> **STATED TASK**
Copy every line of text in the data below word for word, leaving out the pictures.

> **GIVEN INFORMATION**
________________

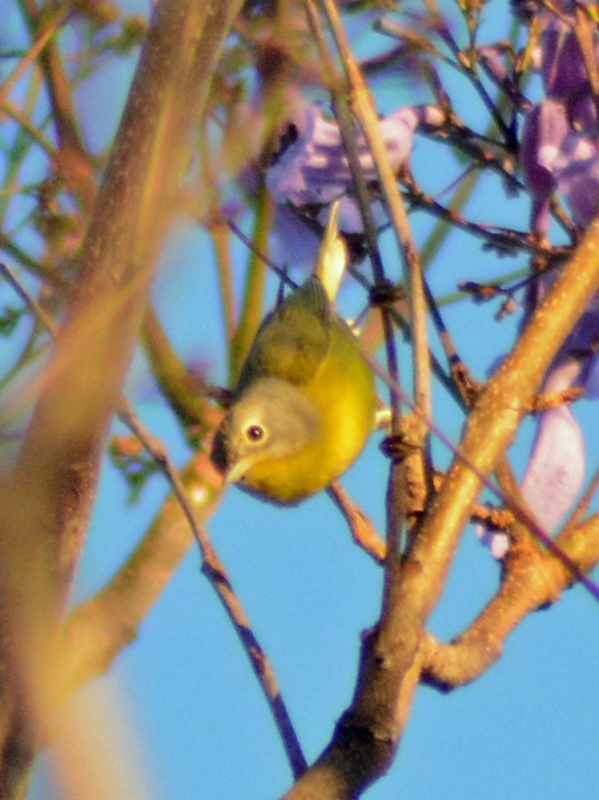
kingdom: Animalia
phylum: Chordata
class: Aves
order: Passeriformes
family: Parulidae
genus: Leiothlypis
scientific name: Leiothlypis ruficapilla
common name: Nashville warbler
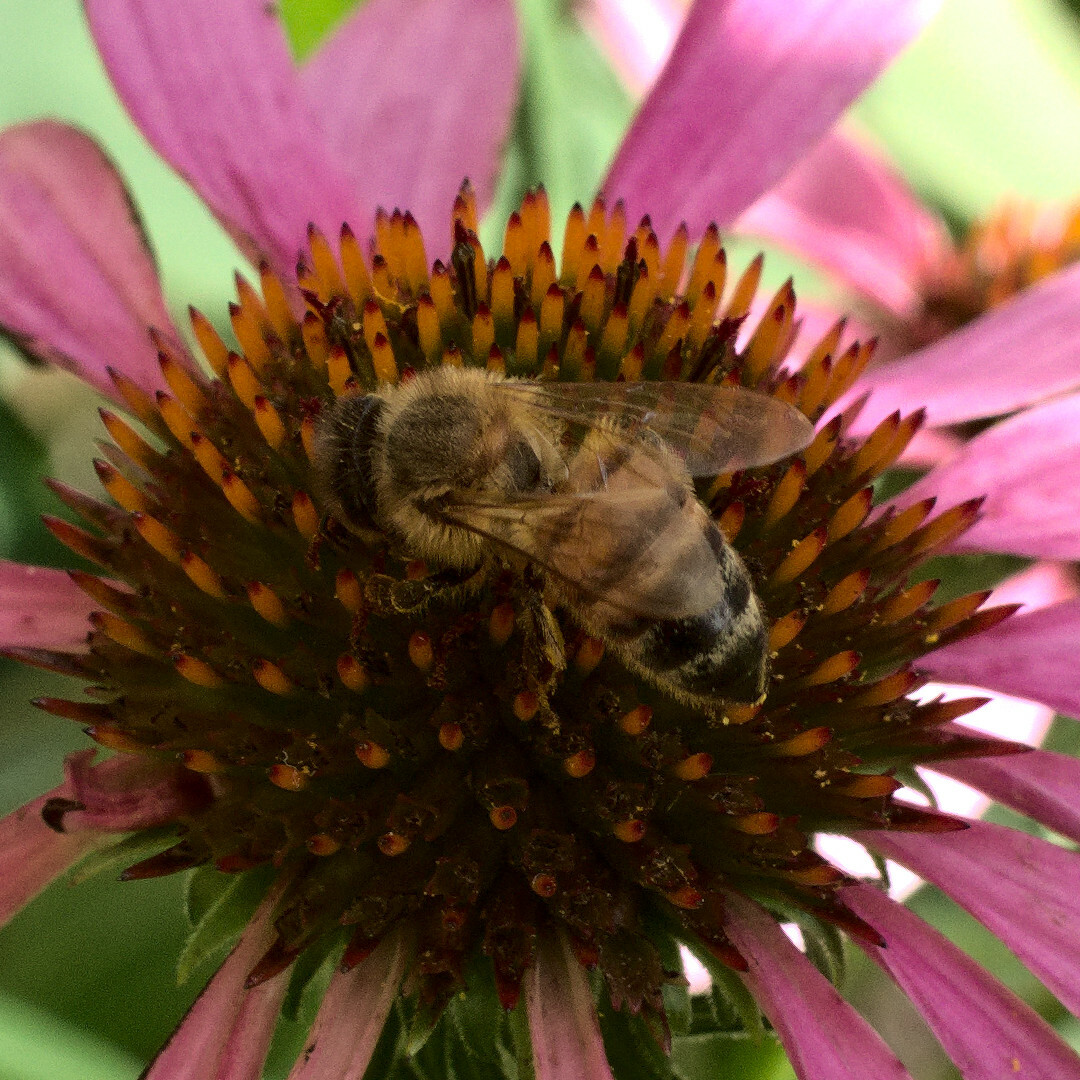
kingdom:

________________

> **SOLUTION**
kingdom: Animalia
phylum: Chordata
class: Aves
order: Passeriformes
family: Parulidae
genus: Leiothlypis
scientific name: Leiothlypis ruficapilla
common name: Nashville warbler
kingdom:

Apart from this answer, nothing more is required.